There is no intrinsic evidence that Miller acted with actual malice. Neither of the allegedly defamatory statements that Miller made in his email to the first vice-president showed malice. Miller stated that "Mr. Burdorf, during the meeting questioned [the treasurer]'s sexuality when Mr. Burdorf stated, 'Are you not man enough' followed a few minutes later by a reference to [the treasurer]'s 'Genital parts'. [sic] Both comments are considered Sexual Harassment, 363A.03[.]" He also stated that Burdorf and Krueger "attempted to Swindle, Steal or defraud and [sic] insurance company sanctioned by the State of Minnesota for the benefit of Minnesota townships" and that these were "crimes." Both of these statements do not use exaggerated language, were made in private letters sent solely to the individual on the board authorized to accept complaints and were directly about Miller's request for an investigation. The statements themselves contain no evidence that Miller acted with common-law malice.
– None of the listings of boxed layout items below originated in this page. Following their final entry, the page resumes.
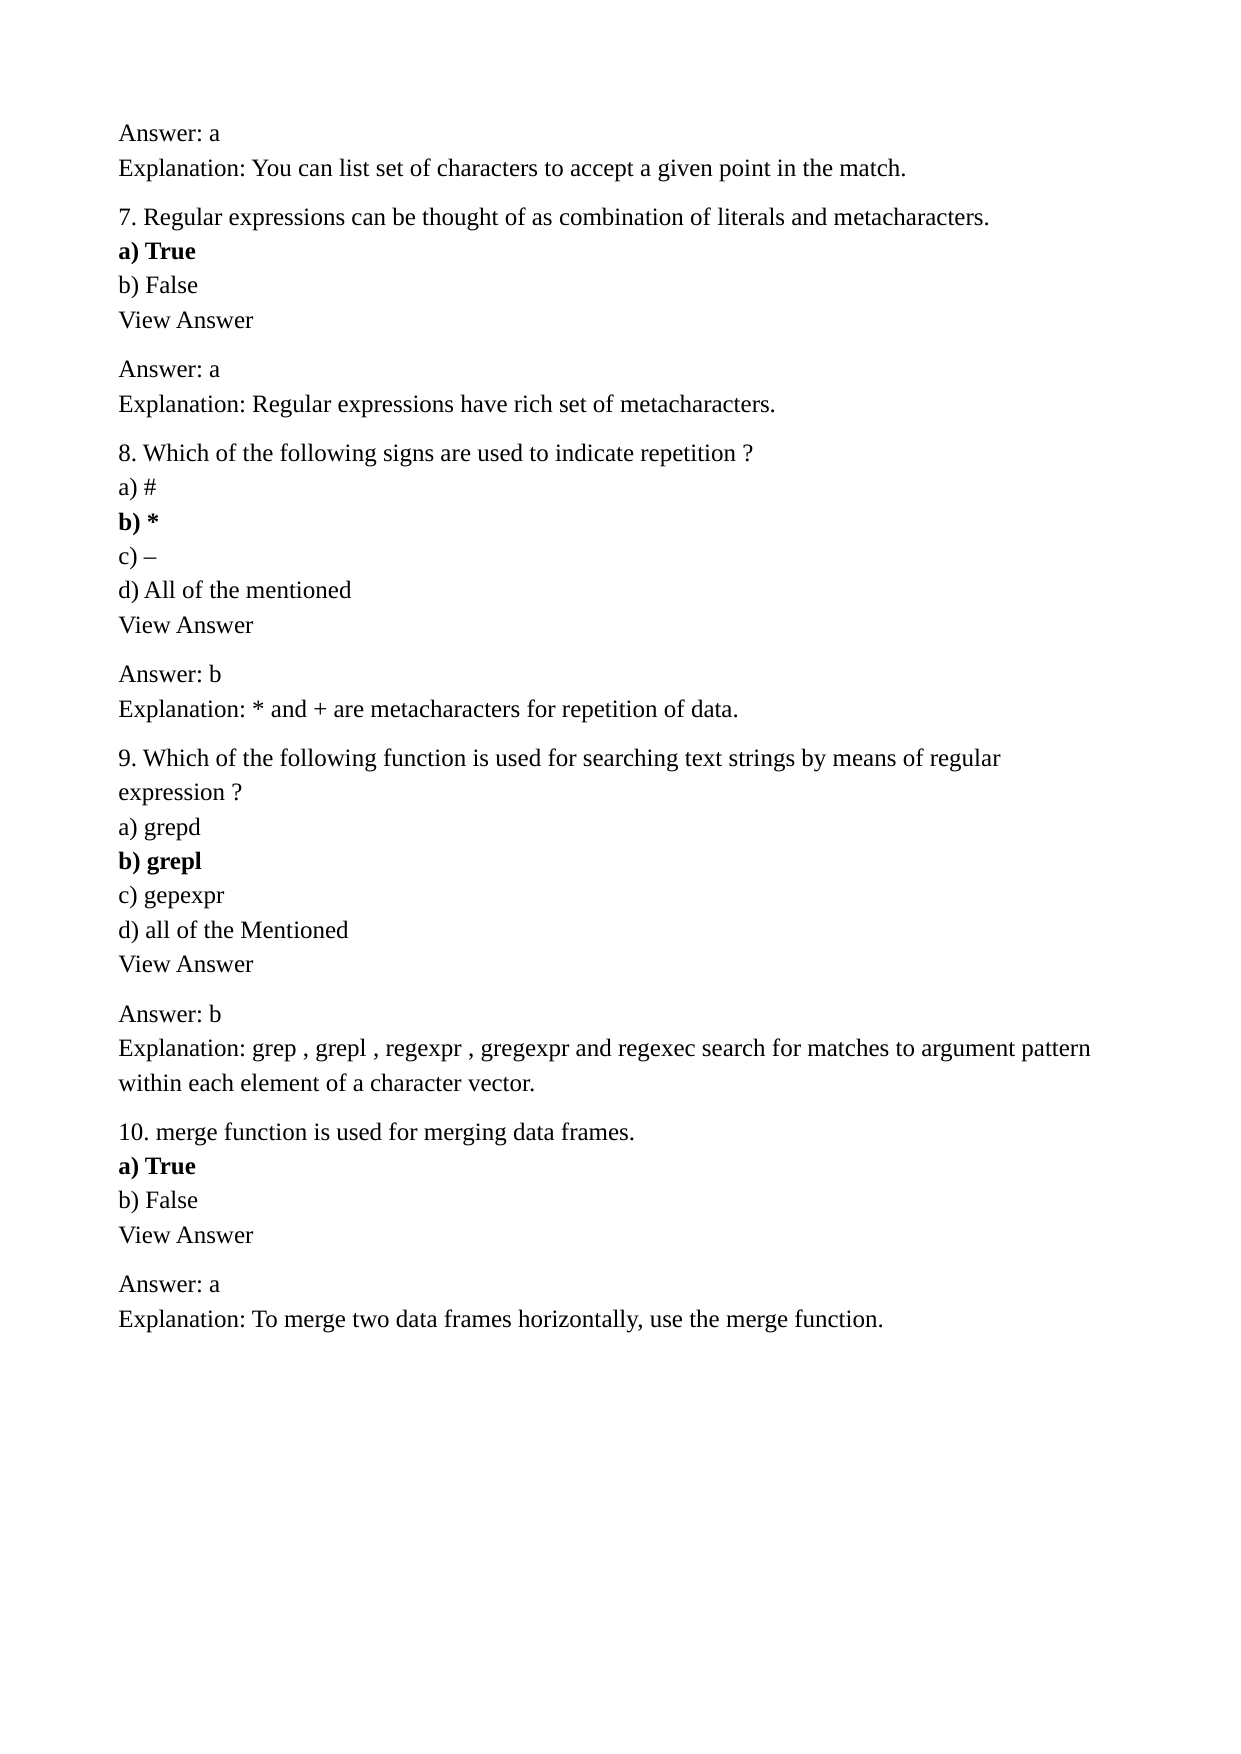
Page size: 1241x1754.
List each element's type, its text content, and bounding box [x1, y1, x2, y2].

text Answer: a Explanation: To merge two data frames horizontally, use the merge function. [118, 1269, 1122, 1332]
text 10. merge function is used for merging data frames. a) True b) False View Answer [118, 1117, 1122, 1249]
text 8. Which of the following signs are used to indicate repetition ? a) # b) * c) – d) All of the mentioned View Answer [118, 438, 1122, 639]
text Answer: a Explanation: You can list set of characters to accept a given point in the match. [118, 118, 1122, 181]
text 7. Regular expressions can be thought of as combination of literals and metacharacters. a) True b) False View Answer [118, 202, 1122, 334]
text Answer: b Explanation: grep , grepl , regexpr , gregexpr and regexec search for matches to argument pattern within each element of a character vector. [118, 999, 1122, 1096]
text Answer: a Explanation: Regular expressions have rich set of metacharacters. [118, 354, 1122, 417]
text 9. Which of the following function is used for searching text strings by means of regular expression ? a) grepd b) grepl c) gepexpr d) all of the Mentioned View Answer [118, 743, 1122, 978]
text Answer: b Explanation: * and + are metacharacters for repetition of data. [118, 659, 1122, 722]
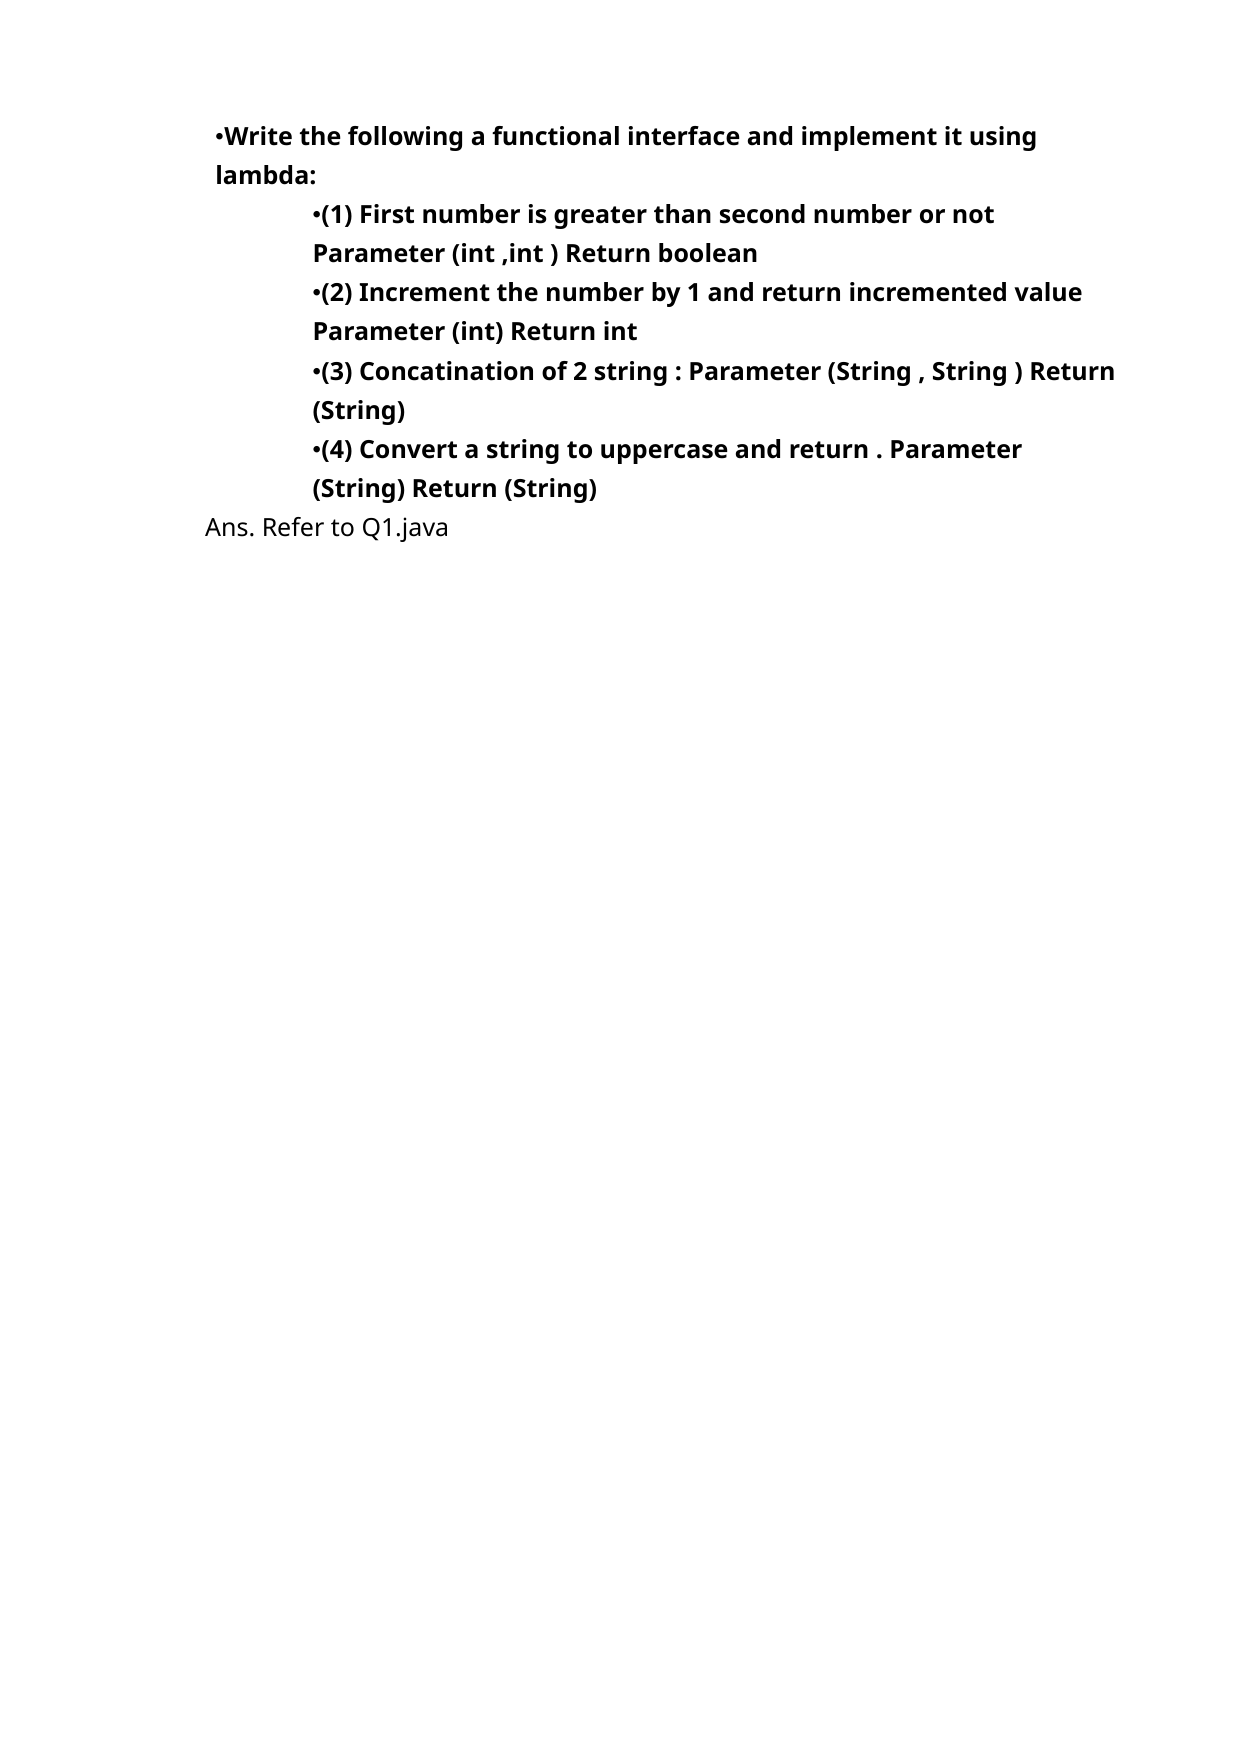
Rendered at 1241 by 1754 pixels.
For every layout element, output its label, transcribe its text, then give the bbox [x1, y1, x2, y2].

list (3) Concatination of 2 string : Parameter (String , String ) Return (String) [165, 353, 1122, 426]
list (4) Convert a string to uppercase and return . Parameter (String) Return (String) [165, 431, 1122, 505]
list (1) First number is greater than second number or not Parameter (int ,int ) Return boolean [165, 196, 1122, 270]
list (2) Increment the number by 1 and return incremented value Parameter (int) Return int [165, 275, 1122, 348]
text Ans. Refer to Q1.java [118, 510, 1122, 544]
list Write the following a functional interface and implement it using lambda: [142, 118, 1122, 191]
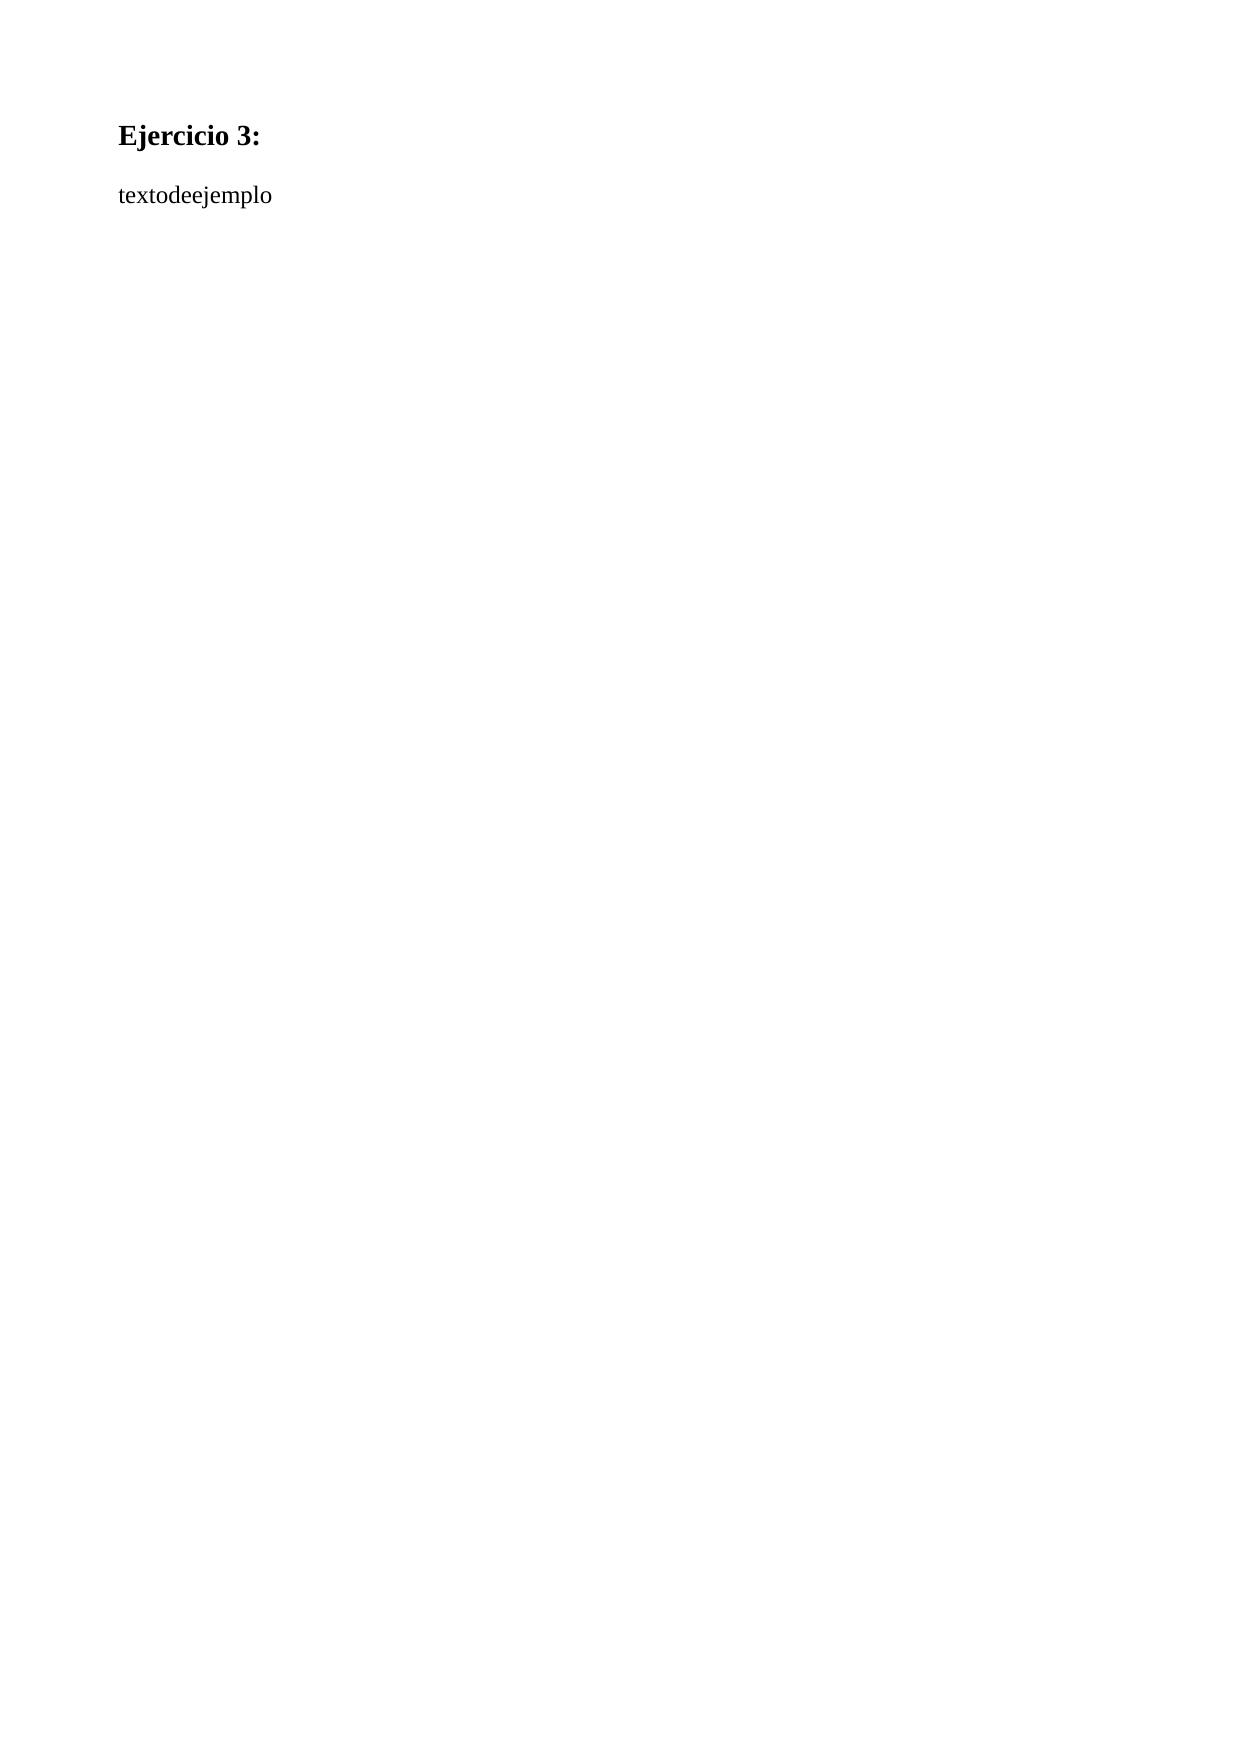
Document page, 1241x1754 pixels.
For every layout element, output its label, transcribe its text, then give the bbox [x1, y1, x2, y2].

text textodeejemplo [118, 180, 1122, 209]
text Ejercicio 3: [118, 118, 1122, 152]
Appellants have not presented evidence that shows a genuine dispute of material fact on "extrinsic evidence of personal spite." In their brief, appellants point to Miller's rocky relationship with the MAT board, exaggerated language he used in other circumstances, and his difficult relationship with Krueger. But these do not affect Miller's obligation, as a fiduciary member of a board of directors, to file a report in the manner prescribed by policy when he observed potential sexual harassment and when he had concerns about fraud. Although appellants rely heavily on the internal investigation and finding by MAT's treasurer that no fraud had occurred, Miller was a fiduciary member of the board seeking to have an investigation by outside counsel to maintain the board's integrity. There is no genuine dispute of material fact on common-law malice.
We conclude that, even if Miller's statements in his email to the first vice-president were defamatory, the district court did not err by granting summary judgment to Miller because the statements were protected by qualified privilege, and appellants have not shown a genuine dispute of material fact as to common-law malice.
Appellants also argue that the district court erred by determining that, even if qualified privilege did not protect Miller's email to the first vice-president, appellants were public officials under the standard in New York Times Co. v. Sullivan, 376 U.S. 254 (1964), and they therefore were required to show that Miller made his statements with "actual malice" to sustain their defamation claim. We do not reach this issue because we conclude that the statements were protected by qualified privilege. In addition, we do not reach appellants' argument that the district court abused its discretion by denying their motion to seek punitive damages because we affirm the district court's grant of summary judgment to Miller.
Affirmed.
[*] Retired judge of the Minnesota Court of Appeals, serving by appointment pursuant to Minn. Const. art. VI, § 10.